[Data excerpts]
• • • • • • •
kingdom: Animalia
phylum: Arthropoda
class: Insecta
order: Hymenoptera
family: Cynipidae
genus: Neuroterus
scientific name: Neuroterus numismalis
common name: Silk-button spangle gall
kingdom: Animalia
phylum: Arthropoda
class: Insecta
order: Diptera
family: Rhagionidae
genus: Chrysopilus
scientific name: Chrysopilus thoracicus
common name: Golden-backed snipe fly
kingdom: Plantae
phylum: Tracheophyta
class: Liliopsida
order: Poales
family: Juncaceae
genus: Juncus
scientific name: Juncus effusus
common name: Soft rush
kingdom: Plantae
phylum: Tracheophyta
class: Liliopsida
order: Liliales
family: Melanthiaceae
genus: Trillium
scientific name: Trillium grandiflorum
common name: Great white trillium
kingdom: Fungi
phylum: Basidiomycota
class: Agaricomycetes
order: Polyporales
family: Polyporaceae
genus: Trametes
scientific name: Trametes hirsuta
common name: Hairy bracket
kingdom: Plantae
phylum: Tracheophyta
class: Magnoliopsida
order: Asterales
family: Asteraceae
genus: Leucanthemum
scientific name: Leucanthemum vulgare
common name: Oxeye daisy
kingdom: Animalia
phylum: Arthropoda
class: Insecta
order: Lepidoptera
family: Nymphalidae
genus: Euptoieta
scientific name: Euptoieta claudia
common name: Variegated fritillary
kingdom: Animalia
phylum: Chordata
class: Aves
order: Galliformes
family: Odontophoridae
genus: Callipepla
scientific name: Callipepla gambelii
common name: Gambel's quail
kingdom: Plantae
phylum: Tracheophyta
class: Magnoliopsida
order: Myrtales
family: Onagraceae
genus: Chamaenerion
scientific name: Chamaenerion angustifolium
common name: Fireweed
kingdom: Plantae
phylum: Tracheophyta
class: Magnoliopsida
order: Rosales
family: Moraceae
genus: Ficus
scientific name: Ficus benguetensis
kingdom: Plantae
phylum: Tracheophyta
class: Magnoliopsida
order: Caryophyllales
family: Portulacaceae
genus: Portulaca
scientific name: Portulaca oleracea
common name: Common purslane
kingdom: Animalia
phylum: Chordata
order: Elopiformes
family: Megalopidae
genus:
• • • • • • •
> _Short problem_
Repeat every line of the items above, word for word.

> _Task output_
kingdom: Animalia
phylum: Arthropoda
class: Insecta
order: Hymenoptera
family: Cynipidae
genus: Neuroterus
scientific name: Neuroterus numismalis
common name: Silk-button spangle gall
kingdom: Animalia
phylum: Arthropoda
class: Insecta
order: Diptera
family: Rhagionidae
genus: Chrysopilus
scientific name: Chrysopilus thoracicus
common name: Golden-backed snipe fly
kingdom: Plantae
phylum: Tracheophyta
class: Liliopsida
order: Poales
family: Juncaceae
genus: Juncus
scientific name: Juncus effusus
common name: Soft rush
kingdom: Plantae
phylum: Tracheophyta
class: Liliopsida
order: Liliales
family: Melanthiaceae
genus: Trillium
scientific name: Trillium grandiflorum
common name: Great white trillium
kingdom: Fungi
phylum: Basidiomycota
class: Agaricomycetes
order: Polyporales
family: Polyporaceae
genus: Trametes
scientific name: Trametes hirsuta
common name: Hairy bracket
kingdom: Plantae
phylum: Tracheophyta
class: Magnoliopsida
order: Asterales
family: Asteraceae
genus: Leucanthemum
scientific name: Leucanthemum vulgare
common name: Oxeye daisy
kingdom: Animalia
phylum: Arthropoda
class: Insecta
order: Lepidoptera
family: Nymphalidae
genus: Euptoieta
scientific name: Euptoieta claudia
common name: Variegated fritillary
kingdom: Animalia
phylum: Chordata
class: Aves
order: Galliformes
family: Odontophoridae
genus: Callipepla
scientific name: Callipepla gambelii
common name: Gambel's quail
kingdom: Plantae
phylum: Tracheophyta
class: Magnoliopsida
order: Myrtales
family: Onagraceae
genus: Chamaenerion
scientific name: Chamaenerion angustifolium
common name: Fireweed
kingdom: Plantae
phylum: Tracheophyta
class: Magnoliopsida
order: Rosales
family: Moraceae
genus: Ficus
scientific name: Ficus benguetensis
kingdom: Plantae
phylum: Tracheophyta
class: Magnoliopsida
order: Caryophyllales
family: Portulacaceae
genus: Portulaca
scientific name: Portulaca oleracea
common name: Common purslane
kingdom: Animalia
phylum: Chordata
order: Elopiformes
family: Megalopidae
genus:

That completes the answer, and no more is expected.